Exercise aim: Write out again, word for word, the lines below from the line that holds "ring dip: (1168, 591)" through the line that holds "thumb tip: (900, 738)", omitting pictures.

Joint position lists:
'''
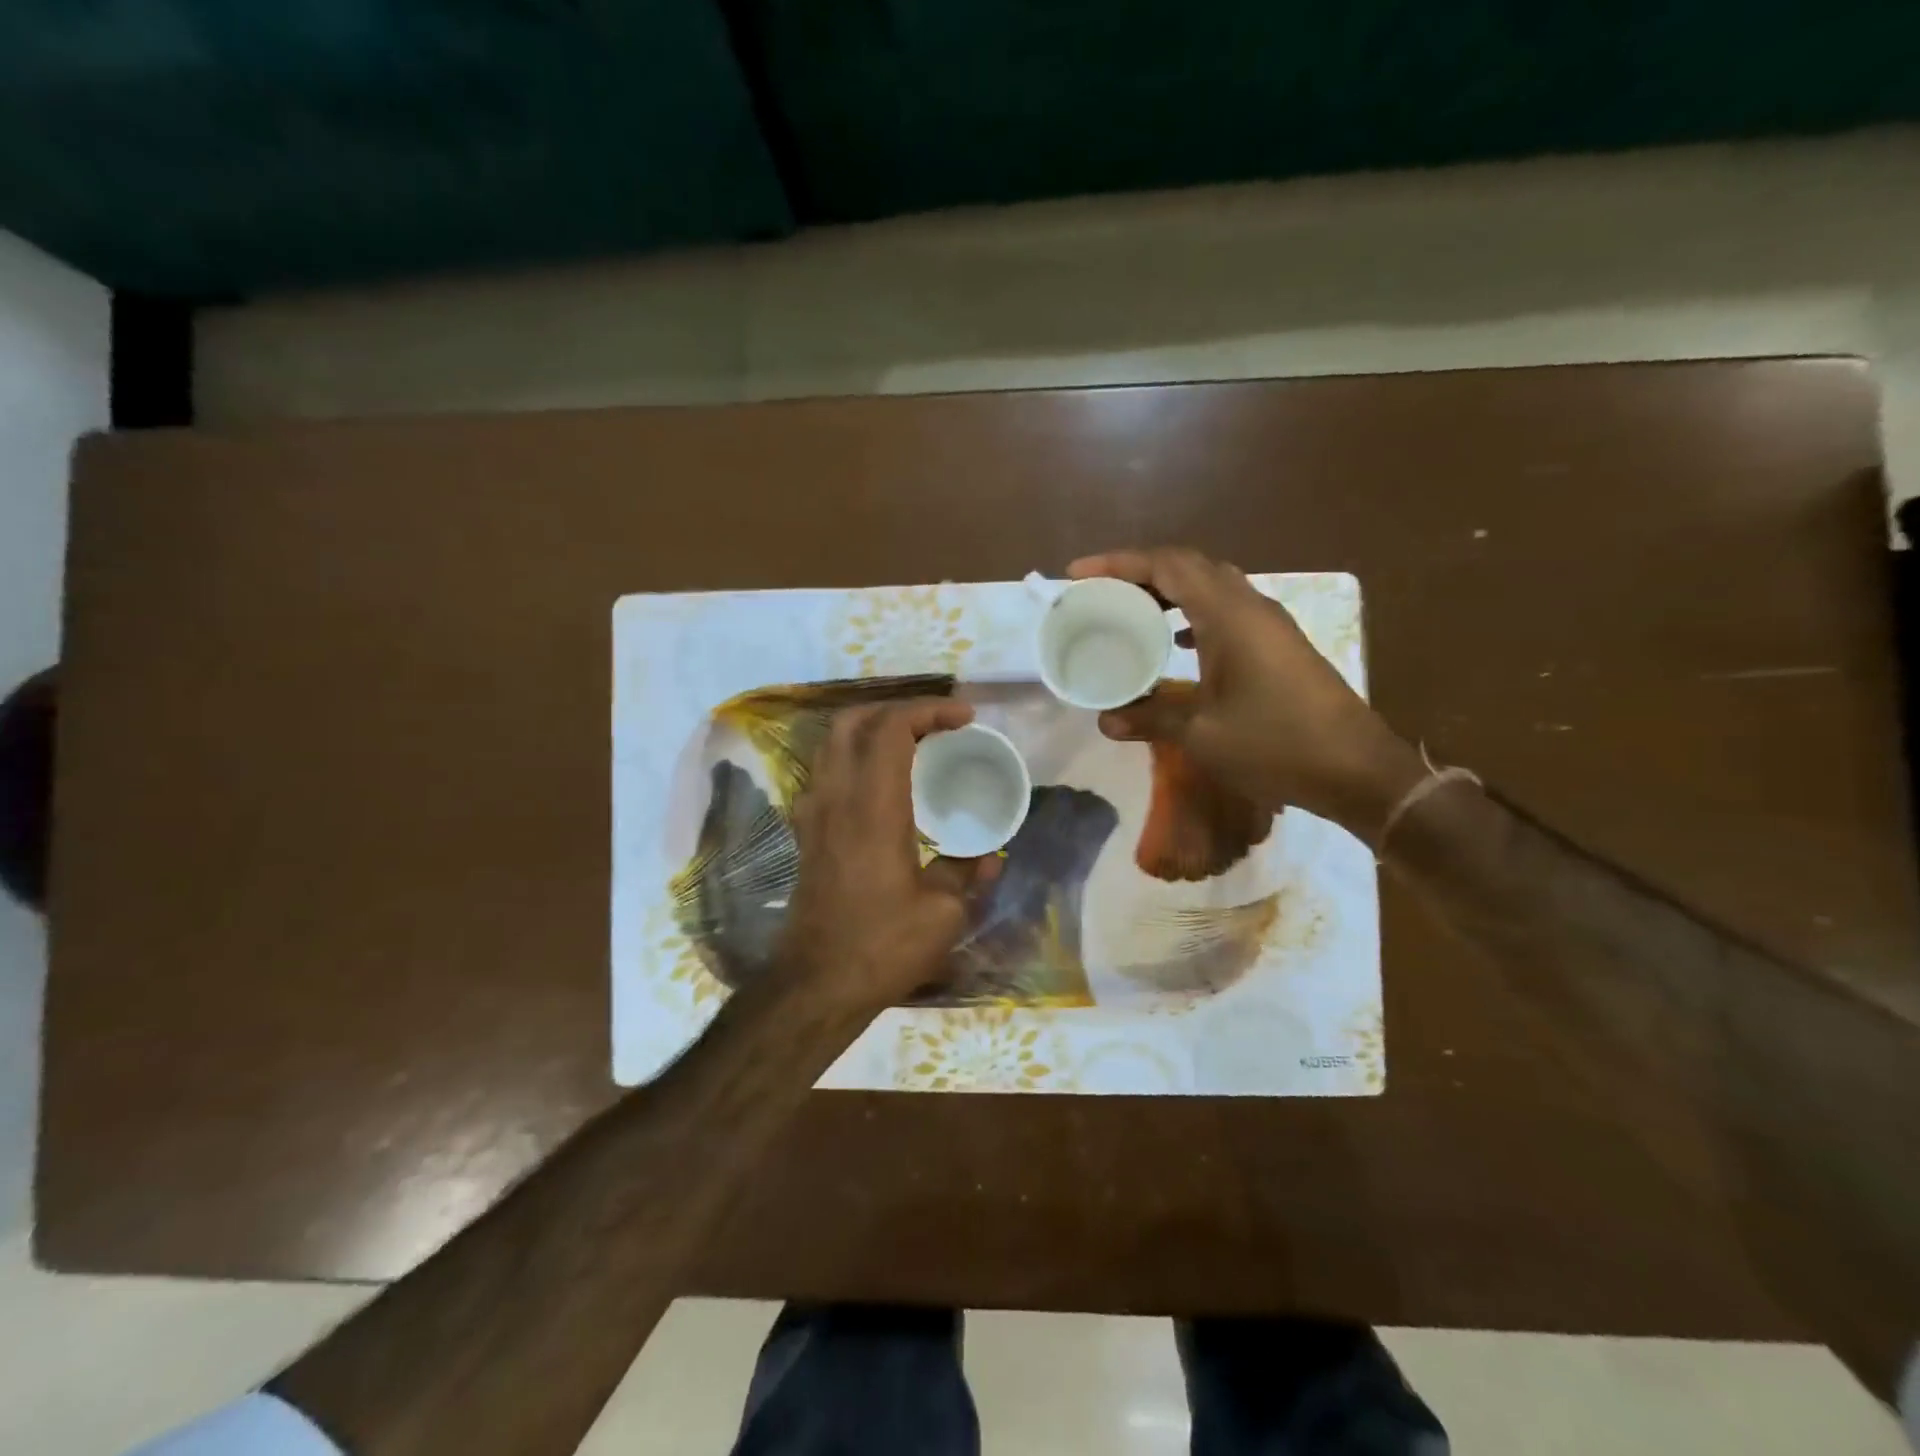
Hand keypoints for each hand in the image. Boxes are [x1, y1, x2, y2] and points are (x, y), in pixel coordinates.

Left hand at [780, 699, 999, 1012]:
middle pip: (853, 721)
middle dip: (897, 709)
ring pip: (832, 743)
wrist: (816, 985)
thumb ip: (968, 874)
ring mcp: (814, 813)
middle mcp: (836, 797)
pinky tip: (881, 783)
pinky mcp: (806, 832)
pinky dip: (854, 757)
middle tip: (936, 723)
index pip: (892, 728)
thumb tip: (990, 856)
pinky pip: (826, 771)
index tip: (966, 718)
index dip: (930, 710)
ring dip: (872, 729)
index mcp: (873, 806)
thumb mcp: (944, 913)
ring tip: (913, 743)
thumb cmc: (882, 946)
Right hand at [1068, 547, 1425, 842]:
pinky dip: (1192, 613)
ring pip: (1210, 586)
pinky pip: (1225, 610)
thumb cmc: (1276, 745)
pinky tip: (1177, 642)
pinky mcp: (1278, 645)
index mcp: (1229, 616)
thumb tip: (1105, 720)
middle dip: (1140, 572)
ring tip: (1130, 611)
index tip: (1078, 574)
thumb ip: (1151, 718)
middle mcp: (1250, 607)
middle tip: (1100, 592)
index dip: (1119, 563)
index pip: (1168, 566)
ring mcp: (1269, 624)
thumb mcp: (1203, 734)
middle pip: (1189, 567)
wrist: (1356, 770)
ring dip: (1168, 591)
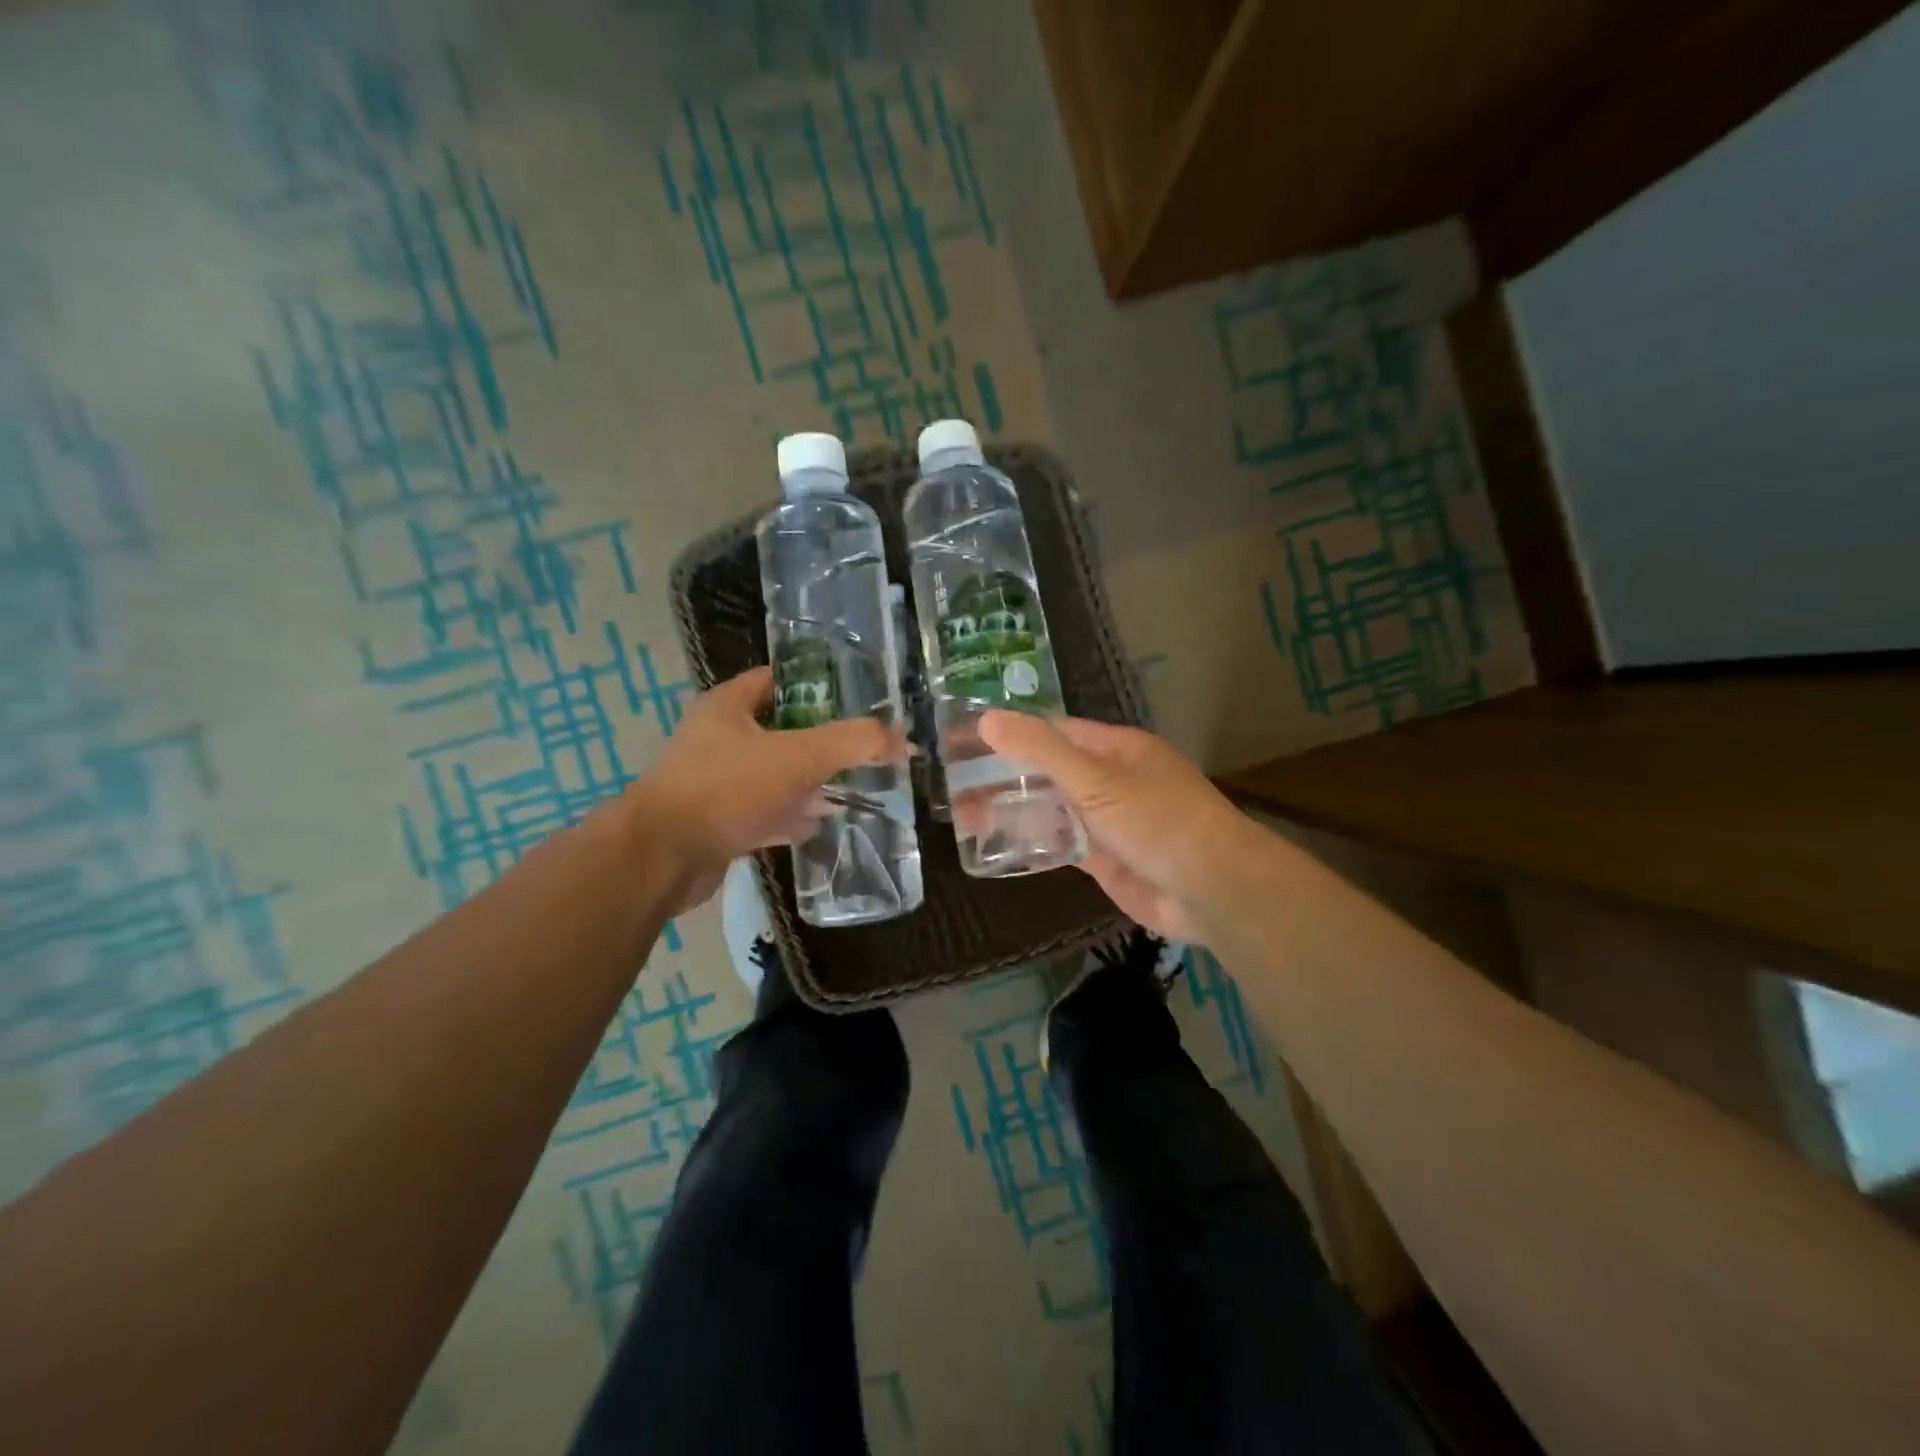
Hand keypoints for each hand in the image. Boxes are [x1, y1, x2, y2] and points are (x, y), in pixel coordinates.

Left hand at [629, 667, 902, 912]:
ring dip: (807, 783)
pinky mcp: (715, 822)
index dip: (817, 685)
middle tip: (861, 750)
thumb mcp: (798, 757)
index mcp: (728, 706)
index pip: (777, 680)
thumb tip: (900, 738)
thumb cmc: (727, 789)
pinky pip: (761, 812)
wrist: (661, 858)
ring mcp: (714, 782)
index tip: (857, 700)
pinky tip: (816, 825)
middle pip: (780, 730)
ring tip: (850, 788)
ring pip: (772, 775)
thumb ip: (852, 743)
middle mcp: (718, 739)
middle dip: (821, 741)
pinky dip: (787, 817)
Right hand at [978, 712, 1254, 941]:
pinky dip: (1032, 842)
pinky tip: (996, 845)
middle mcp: (1110, 780)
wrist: (1210, 890)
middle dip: (1006, 776)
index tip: (967, 741)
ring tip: (963, 815)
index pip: (1054, 732)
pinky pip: (1061, 844)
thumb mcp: (1096, 778)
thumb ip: (1041, 750)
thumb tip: (987, 719)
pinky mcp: (1104, 859)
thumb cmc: (1157, 820)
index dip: (1012, 734)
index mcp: (1115, 749)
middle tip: (954, 785)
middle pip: (1049, 771)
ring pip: (1051, 809)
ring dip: (1014, 810)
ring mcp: (1107, 821)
'''
Task result:
ring dip: (1168, 591)
Hand keypoints for each hand in the image. Boxes are [x1, y1, x2, y2] and points are (x, y), in pixel coordinates.

Left hand at [629, 667, 902, 912]:
ring dip: (807, 783)
pinky mcp: (715, 822)
index dip: (817, 685)
middle tip: (861, 750)
thumb mcp: (798, 757)
index mcp: (728, 706)
index pip: (777, 680)
thumb tip: (900, 738)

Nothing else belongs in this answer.